Work order -
Pull out every line in the material below that contains the word "гадание". Case counts.
───── Material for this exercise
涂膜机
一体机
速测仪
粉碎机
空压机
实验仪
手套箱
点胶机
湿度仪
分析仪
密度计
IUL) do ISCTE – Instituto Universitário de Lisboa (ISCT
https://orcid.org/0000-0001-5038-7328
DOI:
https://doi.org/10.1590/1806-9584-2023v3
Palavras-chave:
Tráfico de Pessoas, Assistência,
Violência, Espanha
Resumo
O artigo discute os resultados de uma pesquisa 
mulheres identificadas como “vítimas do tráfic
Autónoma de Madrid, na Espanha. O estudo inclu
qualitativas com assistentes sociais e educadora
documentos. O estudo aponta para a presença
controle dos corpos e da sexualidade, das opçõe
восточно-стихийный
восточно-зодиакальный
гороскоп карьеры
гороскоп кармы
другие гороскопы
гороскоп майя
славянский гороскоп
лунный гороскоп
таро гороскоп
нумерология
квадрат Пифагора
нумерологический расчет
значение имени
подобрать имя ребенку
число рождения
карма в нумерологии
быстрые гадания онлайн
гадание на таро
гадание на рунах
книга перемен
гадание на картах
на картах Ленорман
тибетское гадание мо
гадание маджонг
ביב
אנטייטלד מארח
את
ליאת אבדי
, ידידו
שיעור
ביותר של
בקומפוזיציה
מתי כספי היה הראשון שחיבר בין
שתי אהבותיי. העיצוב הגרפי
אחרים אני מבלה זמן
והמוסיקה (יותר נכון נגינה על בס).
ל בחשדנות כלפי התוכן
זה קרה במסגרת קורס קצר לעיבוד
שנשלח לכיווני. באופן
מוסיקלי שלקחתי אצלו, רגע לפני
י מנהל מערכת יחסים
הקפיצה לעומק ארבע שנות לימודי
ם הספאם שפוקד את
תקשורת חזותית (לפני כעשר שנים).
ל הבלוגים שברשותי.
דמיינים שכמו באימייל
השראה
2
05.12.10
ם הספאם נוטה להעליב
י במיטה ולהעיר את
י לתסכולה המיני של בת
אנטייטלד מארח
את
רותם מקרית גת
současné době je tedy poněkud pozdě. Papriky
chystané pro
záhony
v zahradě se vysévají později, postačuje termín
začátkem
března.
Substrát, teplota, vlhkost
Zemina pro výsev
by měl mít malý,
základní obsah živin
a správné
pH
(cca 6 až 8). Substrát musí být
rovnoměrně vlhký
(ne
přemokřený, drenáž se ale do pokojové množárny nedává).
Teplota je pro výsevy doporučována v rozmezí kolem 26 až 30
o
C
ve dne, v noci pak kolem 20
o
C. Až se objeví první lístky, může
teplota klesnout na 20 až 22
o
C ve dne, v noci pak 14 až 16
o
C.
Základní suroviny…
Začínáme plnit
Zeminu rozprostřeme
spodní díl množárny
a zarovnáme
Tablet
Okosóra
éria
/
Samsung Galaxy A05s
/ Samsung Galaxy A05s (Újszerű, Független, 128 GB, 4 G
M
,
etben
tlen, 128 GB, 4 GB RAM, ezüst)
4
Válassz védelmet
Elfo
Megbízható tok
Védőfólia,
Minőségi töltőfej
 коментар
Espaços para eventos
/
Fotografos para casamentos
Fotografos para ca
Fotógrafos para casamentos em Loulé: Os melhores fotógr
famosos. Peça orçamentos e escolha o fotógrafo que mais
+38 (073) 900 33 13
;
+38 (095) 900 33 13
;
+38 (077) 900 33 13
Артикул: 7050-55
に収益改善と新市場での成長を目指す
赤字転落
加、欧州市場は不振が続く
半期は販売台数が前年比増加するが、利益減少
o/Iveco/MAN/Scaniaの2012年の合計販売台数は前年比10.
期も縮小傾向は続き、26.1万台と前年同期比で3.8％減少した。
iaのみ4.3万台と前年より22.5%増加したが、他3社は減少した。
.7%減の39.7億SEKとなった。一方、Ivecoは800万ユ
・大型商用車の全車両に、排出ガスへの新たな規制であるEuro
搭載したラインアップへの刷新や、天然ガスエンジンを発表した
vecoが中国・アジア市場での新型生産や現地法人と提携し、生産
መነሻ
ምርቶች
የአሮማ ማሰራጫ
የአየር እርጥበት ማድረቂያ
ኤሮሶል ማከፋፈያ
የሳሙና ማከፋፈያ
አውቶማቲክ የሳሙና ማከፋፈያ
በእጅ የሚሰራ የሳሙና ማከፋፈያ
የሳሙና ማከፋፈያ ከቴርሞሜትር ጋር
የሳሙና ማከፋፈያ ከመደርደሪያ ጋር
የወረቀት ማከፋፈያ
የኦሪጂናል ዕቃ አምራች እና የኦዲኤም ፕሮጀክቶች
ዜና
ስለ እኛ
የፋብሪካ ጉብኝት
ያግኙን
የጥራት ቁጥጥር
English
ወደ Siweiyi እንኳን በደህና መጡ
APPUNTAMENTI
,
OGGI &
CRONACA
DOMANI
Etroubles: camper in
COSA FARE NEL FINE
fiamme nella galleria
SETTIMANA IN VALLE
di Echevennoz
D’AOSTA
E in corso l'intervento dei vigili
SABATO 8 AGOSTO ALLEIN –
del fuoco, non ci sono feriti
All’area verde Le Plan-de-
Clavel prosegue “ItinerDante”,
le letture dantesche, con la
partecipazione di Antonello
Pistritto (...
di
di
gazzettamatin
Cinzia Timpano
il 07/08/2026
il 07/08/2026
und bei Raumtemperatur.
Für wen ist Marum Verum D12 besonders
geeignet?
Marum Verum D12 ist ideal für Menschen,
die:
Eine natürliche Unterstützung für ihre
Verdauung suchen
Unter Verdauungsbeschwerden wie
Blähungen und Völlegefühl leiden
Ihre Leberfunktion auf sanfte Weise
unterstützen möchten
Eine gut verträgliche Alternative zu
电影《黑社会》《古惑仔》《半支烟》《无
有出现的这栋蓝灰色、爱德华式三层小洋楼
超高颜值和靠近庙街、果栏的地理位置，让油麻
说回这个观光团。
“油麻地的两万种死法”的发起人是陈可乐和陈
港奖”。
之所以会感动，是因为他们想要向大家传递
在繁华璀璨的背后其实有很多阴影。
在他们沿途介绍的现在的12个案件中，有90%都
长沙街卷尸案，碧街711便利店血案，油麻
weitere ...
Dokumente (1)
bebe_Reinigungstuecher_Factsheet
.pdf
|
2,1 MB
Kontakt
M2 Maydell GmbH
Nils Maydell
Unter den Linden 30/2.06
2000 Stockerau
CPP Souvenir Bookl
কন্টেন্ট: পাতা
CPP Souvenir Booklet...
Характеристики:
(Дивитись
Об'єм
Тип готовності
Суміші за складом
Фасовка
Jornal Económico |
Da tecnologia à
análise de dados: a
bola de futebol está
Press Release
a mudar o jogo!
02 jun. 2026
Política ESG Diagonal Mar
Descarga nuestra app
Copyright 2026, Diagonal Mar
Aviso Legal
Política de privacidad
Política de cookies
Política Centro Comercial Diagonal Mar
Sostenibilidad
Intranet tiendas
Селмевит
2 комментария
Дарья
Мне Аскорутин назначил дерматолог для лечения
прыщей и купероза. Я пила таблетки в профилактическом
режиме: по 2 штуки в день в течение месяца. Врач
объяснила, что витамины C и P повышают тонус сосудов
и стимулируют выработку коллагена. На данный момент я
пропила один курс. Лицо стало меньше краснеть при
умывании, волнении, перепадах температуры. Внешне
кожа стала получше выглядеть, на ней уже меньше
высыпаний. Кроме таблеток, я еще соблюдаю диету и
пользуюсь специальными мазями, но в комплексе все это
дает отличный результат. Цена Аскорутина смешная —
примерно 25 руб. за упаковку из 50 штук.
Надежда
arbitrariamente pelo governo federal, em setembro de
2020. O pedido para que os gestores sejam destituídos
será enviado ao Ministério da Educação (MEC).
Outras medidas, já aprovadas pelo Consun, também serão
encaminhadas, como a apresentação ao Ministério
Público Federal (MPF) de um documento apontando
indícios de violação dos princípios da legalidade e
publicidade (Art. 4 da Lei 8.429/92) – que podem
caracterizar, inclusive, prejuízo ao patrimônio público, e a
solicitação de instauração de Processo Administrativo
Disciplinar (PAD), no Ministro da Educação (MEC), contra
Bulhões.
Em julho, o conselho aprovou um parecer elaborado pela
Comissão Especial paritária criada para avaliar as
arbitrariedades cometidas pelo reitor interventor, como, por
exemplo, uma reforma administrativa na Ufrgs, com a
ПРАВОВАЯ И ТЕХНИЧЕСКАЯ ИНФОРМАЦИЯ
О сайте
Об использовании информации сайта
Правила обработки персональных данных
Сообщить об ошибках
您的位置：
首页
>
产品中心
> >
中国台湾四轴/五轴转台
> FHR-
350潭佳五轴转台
──────────
Exercise output -
гадание на таро
гадание на рунах
гадание на картах
тибетское гадание мо
гадание маджонг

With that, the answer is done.